### TEXTO
◆ ◆ ◆ ◆ ◆

Cultura y genética: facturas de su desencuentro evolutivo[1]

Hilario Topete Lara[2]

 

Una frase de uso común, para reconvenir acerca de una decisión desacertada con consecuencias poco o nada agradables es “Todo tiene su precio”; su equivalente, “Nada es gratuito” o, en plan de advertencia, “Atente a las consecuencias”, vienen bien al caso cuando se trata de mirarnos y pensar en lo que se ha ganado o perdido a lo largo de millones de años de evolución homínida. La interrogante “¿Cuál es el precio que hemos pagado por nuestra hominización, nuestra humanización y, de forma particular, nuestra inteligencia?”, es la columna vertebral de un texto ensayístico, bien documentado y erudito que produjeron una prehistoriadora (Marina Mosquera), un neurocientífico interesado en la evolución de la mente y el cerebro humanos (Enric Bufill) y un paleoecólogo enfocado a la evolución social (Jordi Agustí). El título, El precio de la inteligencia. La evolución de la mente y sus consecuencias.

◆ ◆ ◆ ◆ ◆

### DATOS DE ORIGEN
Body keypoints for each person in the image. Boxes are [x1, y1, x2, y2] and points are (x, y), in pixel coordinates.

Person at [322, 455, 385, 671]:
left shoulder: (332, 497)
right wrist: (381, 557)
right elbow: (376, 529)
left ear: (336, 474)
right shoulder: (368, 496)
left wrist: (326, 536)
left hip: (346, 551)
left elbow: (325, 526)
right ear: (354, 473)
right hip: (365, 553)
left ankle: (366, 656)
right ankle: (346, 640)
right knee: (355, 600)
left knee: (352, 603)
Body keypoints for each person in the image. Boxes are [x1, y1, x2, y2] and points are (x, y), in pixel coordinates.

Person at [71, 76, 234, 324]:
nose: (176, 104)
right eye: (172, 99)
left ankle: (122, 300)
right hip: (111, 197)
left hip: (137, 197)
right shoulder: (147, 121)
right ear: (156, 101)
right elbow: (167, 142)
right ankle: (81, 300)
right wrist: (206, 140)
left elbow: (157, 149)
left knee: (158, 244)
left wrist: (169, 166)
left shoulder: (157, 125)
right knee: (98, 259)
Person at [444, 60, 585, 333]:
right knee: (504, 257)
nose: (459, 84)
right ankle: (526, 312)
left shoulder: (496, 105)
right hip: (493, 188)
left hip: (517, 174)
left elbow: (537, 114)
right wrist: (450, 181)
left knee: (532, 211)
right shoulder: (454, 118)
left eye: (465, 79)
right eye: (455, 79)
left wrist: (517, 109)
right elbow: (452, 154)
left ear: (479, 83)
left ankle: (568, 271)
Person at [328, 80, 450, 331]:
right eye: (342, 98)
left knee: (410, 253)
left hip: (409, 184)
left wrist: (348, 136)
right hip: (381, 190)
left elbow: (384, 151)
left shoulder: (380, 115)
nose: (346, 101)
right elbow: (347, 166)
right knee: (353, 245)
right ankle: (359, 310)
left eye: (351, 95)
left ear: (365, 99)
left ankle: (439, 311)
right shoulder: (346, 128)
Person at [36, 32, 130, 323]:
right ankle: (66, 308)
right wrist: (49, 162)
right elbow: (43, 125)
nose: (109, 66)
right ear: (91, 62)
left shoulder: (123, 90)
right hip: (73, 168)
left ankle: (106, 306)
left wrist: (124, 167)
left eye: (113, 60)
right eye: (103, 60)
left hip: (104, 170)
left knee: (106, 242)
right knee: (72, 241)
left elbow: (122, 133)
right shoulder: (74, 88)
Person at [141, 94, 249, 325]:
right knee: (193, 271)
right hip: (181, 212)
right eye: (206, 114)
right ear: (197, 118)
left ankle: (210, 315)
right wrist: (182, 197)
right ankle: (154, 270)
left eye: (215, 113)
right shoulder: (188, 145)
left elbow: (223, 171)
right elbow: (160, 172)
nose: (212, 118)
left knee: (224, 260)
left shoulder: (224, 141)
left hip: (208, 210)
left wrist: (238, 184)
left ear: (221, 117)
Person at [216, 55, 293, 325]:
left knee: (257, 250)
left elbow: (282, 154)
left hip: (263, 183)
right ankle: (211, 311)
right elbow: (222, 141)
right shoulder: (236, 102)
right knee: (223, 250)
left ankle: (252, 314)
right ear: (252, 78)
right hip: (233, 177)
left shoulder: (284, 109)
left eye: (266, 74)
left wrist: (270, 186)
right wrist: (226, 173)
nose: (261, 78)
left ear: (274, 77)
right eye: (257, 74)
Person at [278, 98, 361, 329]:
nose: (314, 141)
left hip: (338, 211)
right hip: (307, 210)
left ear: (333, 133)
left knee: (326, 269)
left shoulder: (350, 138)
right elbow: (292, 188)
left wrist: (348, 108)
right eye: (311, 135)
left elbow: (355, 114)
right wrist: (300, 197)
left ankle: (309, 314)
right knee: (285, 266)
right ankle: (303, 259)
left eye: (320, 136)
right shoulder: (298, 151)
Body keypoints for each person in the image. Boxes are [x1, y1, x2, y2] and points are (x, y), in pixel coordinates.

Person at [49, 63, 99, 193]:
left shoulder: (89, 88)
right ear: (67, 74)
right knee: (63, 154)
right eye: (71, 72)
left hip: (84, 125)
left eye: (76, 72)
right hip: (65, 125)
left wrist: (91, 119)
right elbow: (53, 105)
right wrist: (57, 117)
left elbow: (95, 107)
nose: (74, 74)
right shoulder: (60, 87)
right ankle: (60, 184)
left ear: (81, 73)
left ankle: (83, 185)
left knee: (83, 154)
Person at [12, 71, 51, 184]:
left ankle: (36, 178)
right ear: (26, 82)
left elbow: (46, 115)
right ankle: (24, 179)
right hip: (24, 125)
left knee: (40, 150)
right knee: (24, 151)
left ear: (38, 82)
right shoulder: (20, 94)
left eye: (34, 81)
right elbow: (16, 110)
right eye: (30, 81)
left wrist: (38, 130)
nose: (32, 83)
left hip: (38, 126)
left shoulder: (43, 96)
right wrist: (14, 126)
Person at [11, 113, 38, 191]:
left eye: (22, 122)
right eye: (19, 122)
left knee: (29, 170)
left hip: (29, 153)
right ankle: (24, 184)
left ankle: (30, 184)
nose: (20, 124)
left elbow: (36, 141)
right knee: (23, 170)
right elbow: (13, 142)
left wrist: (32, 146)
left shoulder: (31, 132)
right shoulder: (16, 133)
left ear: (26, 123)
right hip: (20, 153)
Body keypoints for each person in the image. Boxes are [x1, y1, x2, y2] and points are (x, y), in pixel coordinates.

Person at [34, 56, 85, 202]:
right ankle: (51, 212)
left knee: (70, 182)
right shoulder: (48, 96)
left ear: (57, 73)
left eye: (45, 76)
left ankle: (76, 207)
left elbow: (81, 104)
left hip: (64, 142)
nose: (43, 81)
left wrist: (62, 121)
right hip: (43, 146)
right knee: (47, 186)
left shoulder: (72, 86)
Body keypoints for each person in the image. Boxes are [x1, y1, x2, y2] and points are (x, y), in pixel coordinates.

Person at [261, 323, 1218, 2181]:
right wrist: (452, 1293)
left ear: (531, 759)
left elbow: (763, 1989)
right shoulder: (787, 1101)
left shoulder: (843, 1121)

◆ ◆ ◆ ◆ ◆

### TAREA
Di si cada afirmación coincide con el texto: 1. Marina Mosquera es una prehistoriadora. 2. Jordi Agustí es un neurocientífico. 3. La frase «Todo tiene su precio» se usa para reconvenir acerca de una decisión desacertada. Para responder, usa únicamente el texto.

### SOLUCIÓN
1. Sí: «una prehistoriadora (Marina Mosquera)».
2. No: «un paleoecólogo enfocado a la evolución social (Jordi Agustí)».
3. Sí: «Una frase de uso común, para reconvenir acerca de una decisión desacertada con consecuencias poco o nada agradables es “Todo tiene su precio”».